Repeat the listing that follows exactly. Pictures are not part of the copy.
==== COLLECTED MATERIAL
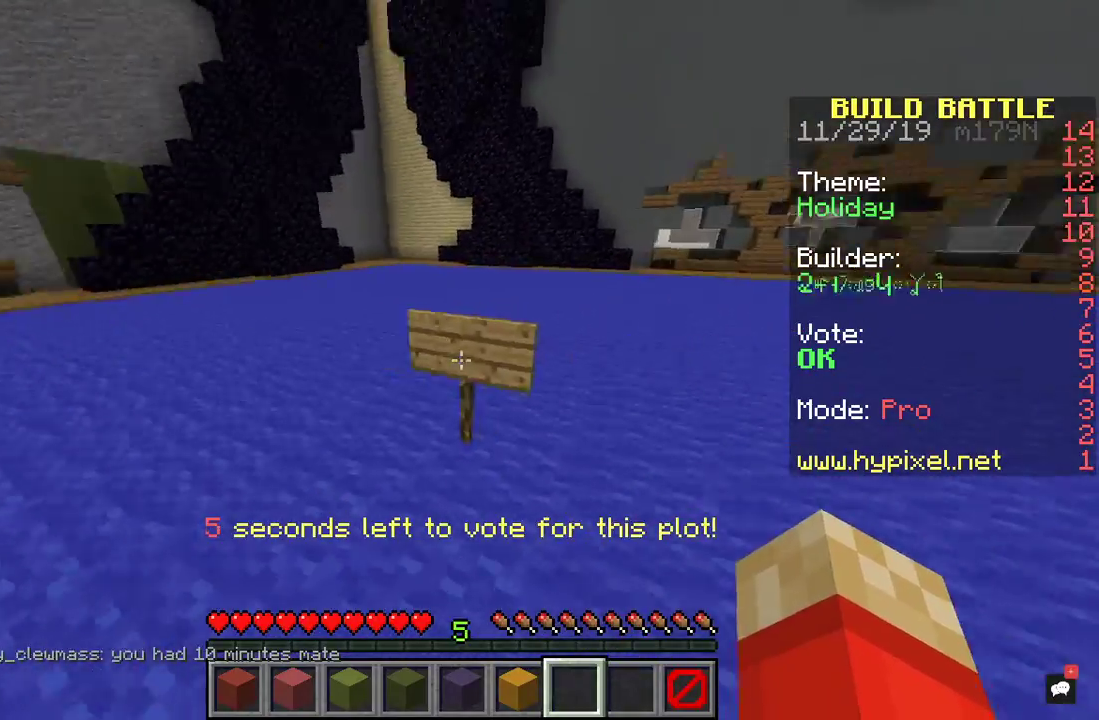
{"keys": ["d"], "mouse": [], "events": [[500, "w", "up"]]}
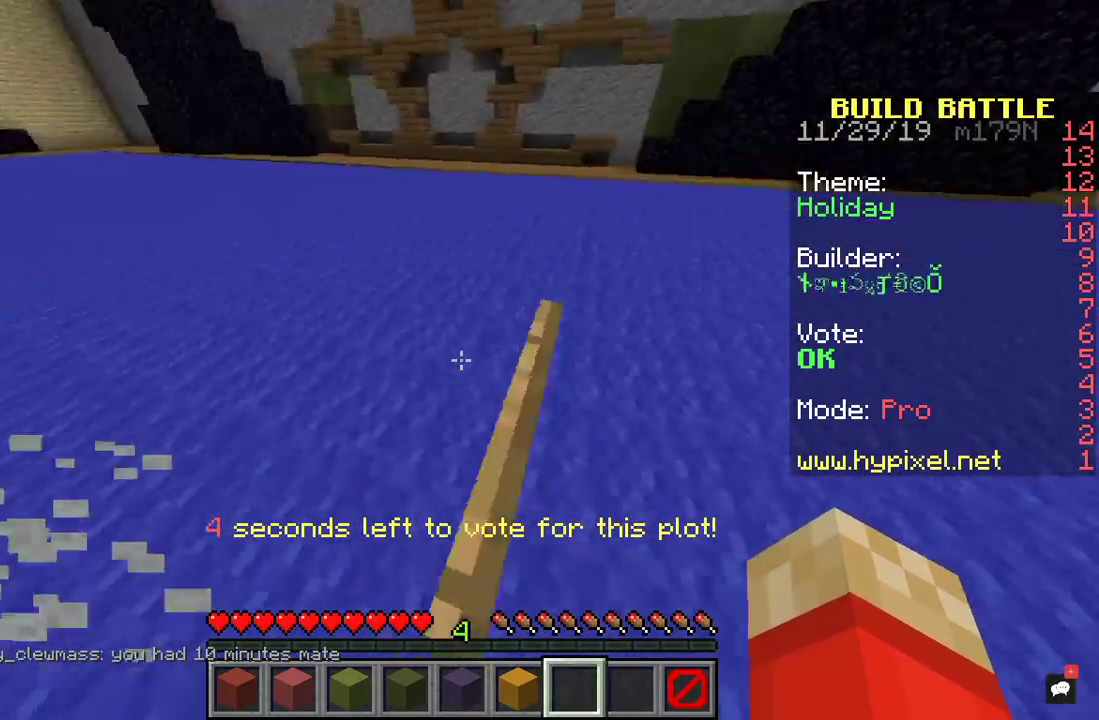
{"keys": [], "mouse": [], "events": [[133, "s", "down"], [167, "a", "down"], [400, "s", "up"], [433, "a", "up"], [467, "d", "up"]]}
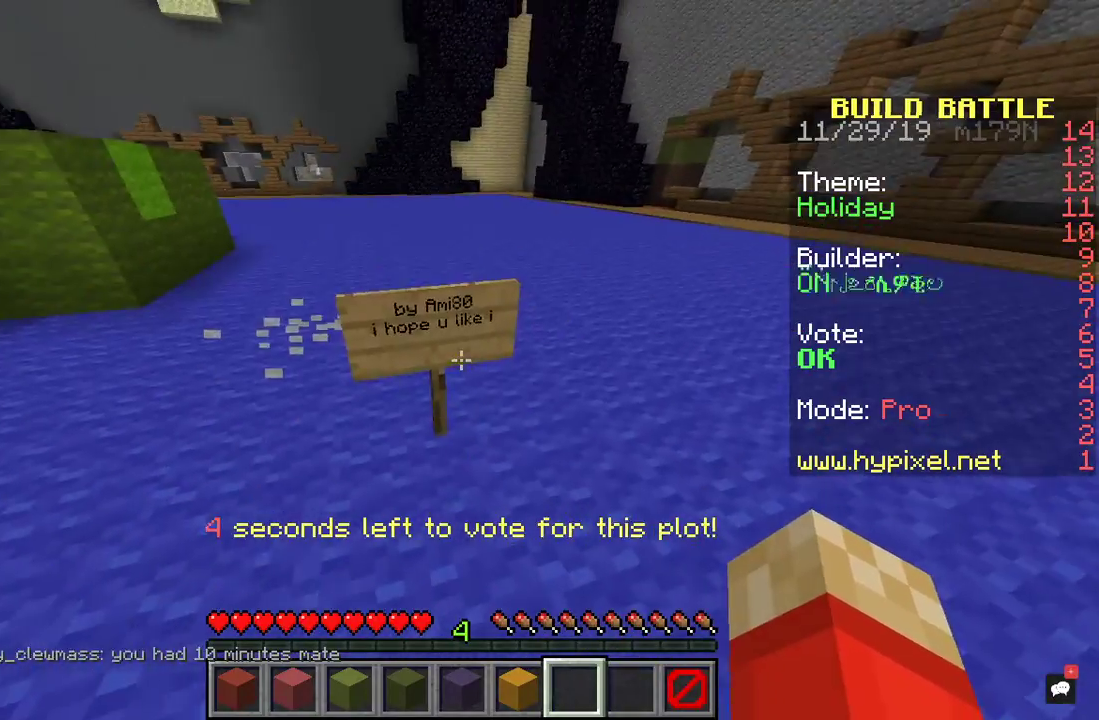
{"keys": [], "mouse": [], "events": []}
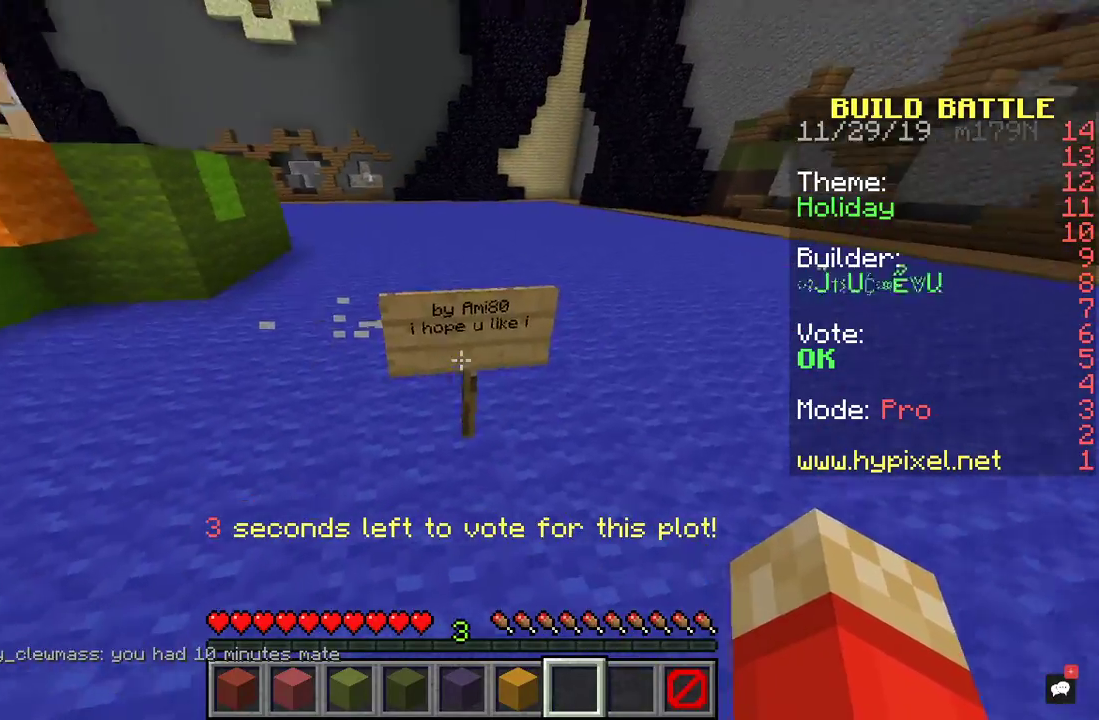
{"keys": ["w"], "mouse": [], "events": [[100, "w", "down"]]}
========
RESULT OF THIS EXERCISE:
{"keys": ["d"], "mouse": [], "events": [[500, "w", "up"]]}
{"keys": [], "mouse": [], "events": [[133, "s", "down"], [167, "a", "down"], [400, "s", "up"], [433, "a", "up"], [467, "d", "up"]]}
{"keys": [], "mouse": [], "events": []}
{"keys": ["w"], "mouse": [], "events": [[100, "w", "down"]]}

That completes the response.